The third darkest moment in which I was bitten with both the fangs and the jaws of death was in 2001! That was the year when my only father, friend, teacher and guidewas cowardly taken away by death. It was coward because it was afraid to take away my sick father in my presence. That fateful I was at the side of father talking and consoling him. I begged to stay with him till the next morning but politely declined on account there were my other siblings staying with him. I left him for home around 11.00 pm. But, by 11.30 pm, I heard a sound of knocking on my window. Puzzled and filled with fear, I enquired; who’s it? A feeble and despairing voice answered. It was, alas it was the voice of cousin; the person I left my father’s care in his custody. I immediately knew from that moment the vicious snatcher has done its worse again! Right in front of my door was the Dr. Dan Gaji; the head of medical team in charge of my father’s health. I can see him filled with astonishment and disbelief. He on seeing me started praying for the repose of my father’s soul! The devastation left me very dry that moment. I did not weep! I did not yell nor did I shade tears until when I saw my father lifeless and motionless on the hospital bed! I wept, sobbed and moaned! I muttered: “Inna lillahiwainnaialiraji’un”!

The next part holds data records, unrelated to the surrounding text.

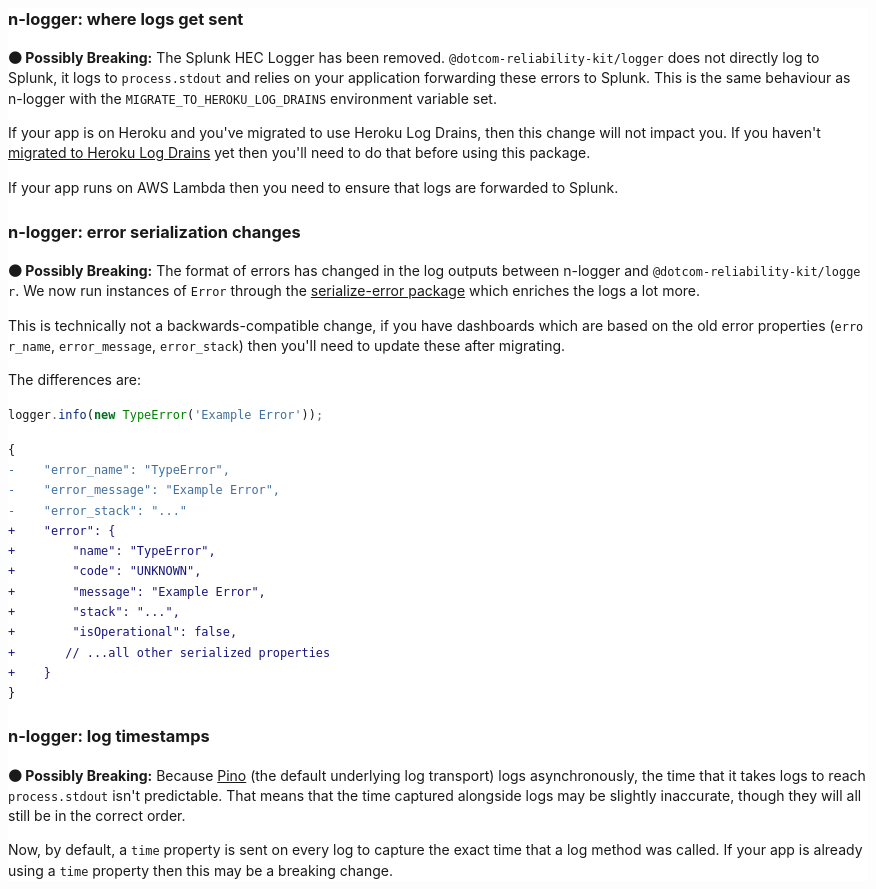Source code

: ### n-logger: where logs get sent

**:orange_circle: Possibly Breaking:** The Splunk HEC Logger has been removed. `@dotcom-reliability-kit/logger` does not directly log to Splunk, it logs to `process.stdout` and relies on your application forwarding these errors to Splunk. This is the same behaviour as n-logger with the `MIGRATE_TO_HEROKU_LOG_DRAINS` environment variable set.

If your app is on Heroku and you've migrated to use Heroku Log Drains, then this change will not impact you. If you haven't [migrated to Heroku Log Drains](https://financialtimes.atlassian.net/l/cp/sUC4vnnN) yet then you'll need to do that before using this package.

If your app runs on AWS Lambda then you need to ensure that logs are forwarded to Splunk.

### n-logger: error serialization changes

**:orange_circle: Possibly Breaking:** The format of errors has changed in the log outputs between n-logger and `@dotcom-reliability-kit/logger`. We now run instances of `Error` through the [serialize-error package](https://github.com/Financial-Times/dotcom-reliability-kit/tree/main/packages/serialize-error#readme) which enriches the logs a lot more.

This is technically not a backwards-compatible change, if you have dashboards which are based on the old error properties (`error_name`, `error_message`, `error_stack`) then you'll need to update these after migrating.

The differences are:

```js
logger.info(new TypeError('Example Error'));
```

```diff
{
-    "error_name": "TypeError",
-    "error_message": "Example Error",
-    "error_stack": "..."
+    "error": {
+        "name": "TypeError",
+        "code": "UNKNOWN",
+        "message": "Example Error",
+        "stack": "...",
+        "isOperational": false,
+       // ...all other serialized properties
+    }
}
```

### n-logger: log timestamps

**:orange_circle: Possibly Breaking:** Because [Pino](https://getpino.io/) (the default underlying log transport) logs asynchronously, the time that it takes logs to reach `process.stdout` isn't predictable. That means that the time captured alongside logs may be slightly inaccurate, though they will all still be in the correct order.

Now, by default, a `time` property is sent on every log to capture the exact time that a log method was called. If your app is already using a `time` property then this may be a breaking change.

In fact, I have never contemplated on the difference between truth and belief until that long night! It is a fact that corpse does not physically harm any one. But, people do not believe this as truth. People tremble when they see closely with a corpse of even their loved ones. Does that mean not truths are believable? At least this can be very good example between truth and belief.
With the death of my father and the indelible marks of desolation and depression it has left on me, I thought I have cried, sobbed and wept enough, and will never wept for anybody after him. But, what happened last Sunday completely proved me wrong. I have not recently where armed robbers killed after they have gotten what they wanted; cooperation!

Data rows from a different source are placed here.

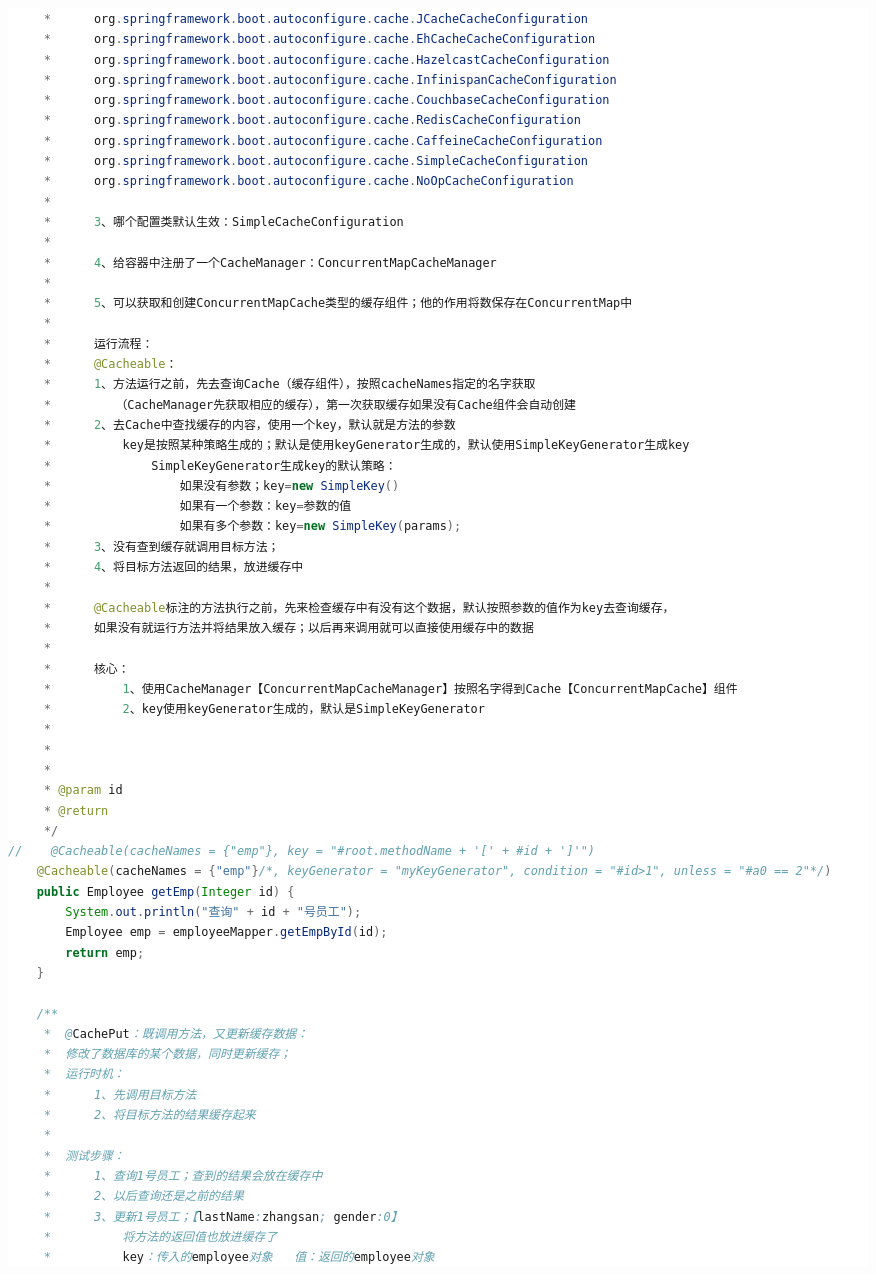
 ```java
     *      org.springframework.boot.autoconfigure.cache.JCacheCacheConfiguration
     *      org.springframework.boot.autoconfigure.cache.EhCacheCacheConfiguration
     *      org.springframework.boot.autoconfigure.cache.HazelcastCacheConfiguration
     *      org.springframework.boot.autoconfigure.cache.InfinispanCacheConfiguration
     *      org.springframework.boot.autoconfigure.cache.CouchbaseCacheConfiguration
     *      org.springframework.boot.autoconfigure.cache.RedisCacheConfiguration
     *      org.springframework.boot.autoconfigure.cache.CaffeineCacheConfiguration
     *      org.springframework.boot.autoconfigure.cache.SimpleCacheConfiguration
     *      org.springframework.boot.autoconfigure.cache.NoOpCacheConfiguration
     *
     *      3、哪个配置类默认生效：SimpleCacheConfiguration
     *
     *      4、给容器中注册了一个CacheManager：ConcurrentMapCacheManager
     *
     *      5、可以获取和创建ConcurrentMapCache类型的缓存组件；他的作用将数保存在ConcurrentMap中
     *
     *      运行流程：
     *      @Cacheable：
     *      1、方法运行之前，先去查询Cache（缓存组件），按照cacheNames指定的名字获取
     *         （CacheManager先获取相应的缓存），第一次获取缓存如果没有Cache组件会自动创建
     *      2、去Cache中查找缓存的内容，使用一个key，默认就是方法的参数
     *          key是按照某种策略生成的；默认是使用keyGenerator生成的，默认使用SimpleKeyGenerator生成key
     *              SimpleKeyGenerator生成key的默认策略：
     *                  如果没有参数；key=new SimpleKey()
     *                  如果有一个参数：key=参数的值
     *                  如果有多个参数：key=new SimpleKey(params);
     *      3、没有查到缓存就调用目标方法；
     *      4、将目标方法返回的结果，放进缓存中
     *
     *      @Cacheable标注的方法执行之前，先来检查缓存中有没有这个数据，默认按照参数的值作为key去查询缓存，
     *      如果没有就运行方法并将结果放入缓存；以后再来调用就可以直接使用缓存中的数据
     *
     *      核心：
     *          1、使用CacheManager【ConcurrentMapCacheManager】按照名字得到Cache【ConcurrentMapCache】组件
     *          2、key使用keyGenerator生成的，默认是SimpleKeyGenerator
     *
     *
     *
     * @param id
     * @return
     */
//    @Cacheable(cacheNames = {"emp"}, key = "#root.methodName + '[' + #id + ']'")
    @Cacheable(cacheNames = {"emp"}/*, keyGenerator = "myKeyGenerator", condition = "#id>1", unless = "#a0 == 2"*/)
    public Employee getEmp(Integer id) {
        System.out.println("查询" + id + "号员工");
        Employee emp = employeeMapper.getEmpById(id);
        return emp;
    }

    /**
     *  @CachePut：既调用方法，又更新缓存数据：
     *  修改了数据库的某个数据，同时更新缓存；
     *  运行时机：
     *      1、先调用目标方法
     *      2、将目标方法的结果缓存起来
     *
     *  测试步骤：
     *      1、查询1号员工；查到的结果会放在缓存中
     *      2、以后查询还是之前的结果
     *      3、更新1号员工；【lastName:zhangsan; gender:0】
     *          将方法的返回值也放进缓存了
     *          key：传入的employee对象   值：返回的employee对象
```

A fantastic and jovial gentleman; SurajoAdamu was mercilessly killed at very close range after ransacking his house and dumped him in the boot of only car in front of his abode. They shot him in the head and rained bullets on his chest! It was an accomplished assignment of a classic wickedness with the barbaric disposition; never heard in real life.

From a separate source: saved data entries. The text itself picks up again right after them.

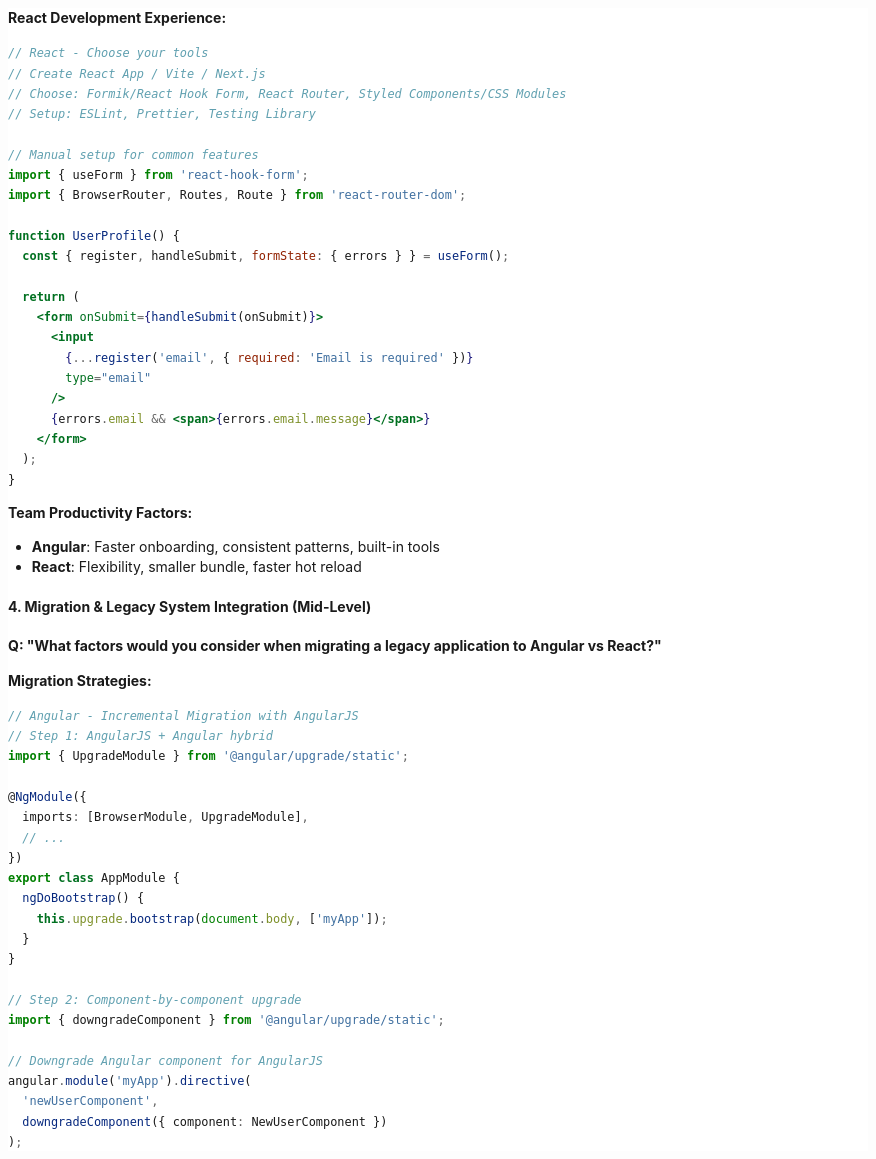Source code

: **React Development Experience:**
```jsx
// React - Choose your tools
// Create React App / Vite / Next.js
// Choose: Formik/React Hook Form, React Router, Styled Components/CSS Modules
// Setup: ESLint, Prettier, Testing Library

// Manual setup for common features
import { useForm } from 'react-hook-form';
import { BrowserRouter, Routes, Route } from 'react-router-dom';

function UserProfile() {
  const { register, handleSubmit, formState: { errors } } = useForm();
  
  return (
    <form onSubmit={handleSubmit(onSubmit)}>
      <input 
        {...register('email', { required: 'Email is required' })} 
        type="email" 
      />
      {errors.email && <span>{errors.email.message}</span>}
    </form>
  );
}
```

**Team Productivity Factors:**
- **Angular**: Faster onboarding, consistent patterns, built-in tools
- **React**: Flexibility, smaller bundle, faster hot reload

#### **4. Migration & Legacy System Integration (Mid-Level)**
**Q: "What factors would you consider when migrating a legacy application to Angular vs React?"**

**Migration Strategies:**

```typescript
// Angular - Incremental Migration with AngularJS
// Step 1: AngularJS + Angular hybrid
import { UpgradeModule } from '@angular/upgrade/static';

@NgModule({
  imports: [BrowserModule, UpgradeModule],
  // ...
})
export class AppModule {
  ngDoBootstrap() {
    this.upgrade.bootstrap(document.body, ['myApp']);
  }
}

// Step 2: Component-by-component upgrade
import { downgradeComponent } from '@angular/upgrade/static';

// Downgrade Angular component for AngularJS
angular.module('myApp').directive(
  'newUserComponent',
  downgradeComponent({ component: NewUserComponent })
);
```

What was more devastating was the suddenness and the abruptness. I was waiting for his call in few minutes, now that short waiting has become eternal one. I will never get the reply he promised me immediately after the last call.
After waiting for ten minutes without his promised call, I called, and called but to no avail. The lines were switched off! I thought he must have run out of battery. So, I waited until two hours later, deep in my sleep, another close associate ranged me. When I picked the phone with closed eyes, he muttered; they have killed him! I said, who? He replied, Surajo! I said who killed him? He said armed robbers! I said why? And there no answer until now! Why would such a nice person be killed by anybody? Somebody we knew to be very friendly with his customers as a tailor. He was not a politician or a football fan! He was not socializing in red districts. He has never missed his steps in drugging life. He was a man loved by all his friends and customers. Until now we do not suspect anybody behind this crime because of what we knew of him! But Allah knows better and will expose them on that great day!
Now I realized that death has the nature of ordinariness as a consequence of being frequent and commonplace; it still has the virtue of not being unusual. It is no doubt phenomenon of uncommonness by virtue of being unusual.
May his very gentle soul rest in perfect peace and endless bliss!